| Text for analysis |
Automated text extraction of a especific PDF made of images
3 step process
- Extract pdf images (pdfimages)
- Extract text from images (tesseract OCR)
- Concat all text files
The first step extracts all the images and removes those without text.
This process is tuned for the test pdf and probably will fail in other scenarios.
The test pdf has multiple images but only some of them have the targeted text.
The list of images is show with:
$ pdfimages -list "$TARGET_IMGPDF"
page num type width height color comp bpc enc interp object ID
---------------------------------------------------------------------
1 0 image 1240 1753 rgb 3 8 jpeg no 56 0
1 1 mask 304 76 - 1 1 ccitt no 57 0
1 2 mask 368 36 - 1 1 ccitt no 58 0
1 3 mask 1968 3092 - 1 1 ccitt no 59 0
1 4 mask 152 96 - 1 1 ccitt no 60 0
2 5 image 1240 1753 rgb 3 8 jpeg no 4 0
# ...etc
The target images share the attribute of having 3000+ height, so that "fingerprint" is used.
Target images id adquisition:
TARGET_IMAGE_IDS=$(pdfimages -list "$TARGET_IMGPDF" | grep -E '3[0-9]{3}' | awk '{ print $2; }')
That behaviour could be changed at "function step1()" for other scenarios.
Let me know by means of Github issues of any problems, solutions, proposals. :D
./imgpdf2text.sh $TARGET_FILE
Outputs creates a file named $TARGET_FILE.txt with the text extracted
- bash (4.3.11(1)-release)
- pdfimages (0.24.5)
- tesseract (3.03)
Linux Mint 17 Qiana (Ubuntu 14.04)
sudo apt-get install poppler-utils
sudo apt-get install tesseract

| Required tasks |
a) Which three tools with version numbers does the PDF text extraction readme list as requirements? Give each tool with its version.
b) In the PDF text extraction readme, which attribute of the target images is used as their "fingerprint"?
c) Could you reproduce the part of the PDF text extraction readme between "- Extract text" and "in other scenarios.", inclusive?

| Collected data |
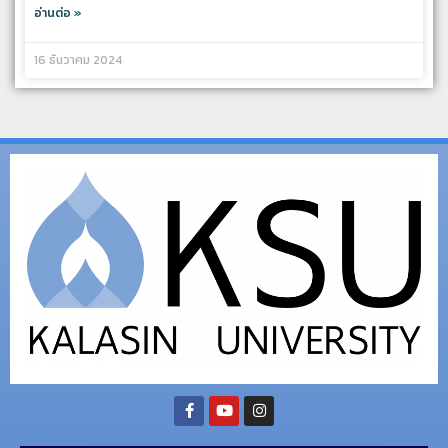
อ่านต่อ »
16 ธันวาคม 2024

| Solutions per task |
a)
- bash 4.3.11(1)-release
- pdfimages 0.24.5
- tesseract 3.03

b) Their height of 3000 or more.

c)
- Extract text from images (tesseract OCR)
- Concat all text files
The first step extracts all the images and removes those without text.
This process is tuned for the test pdf and probably will fail in other scenarios.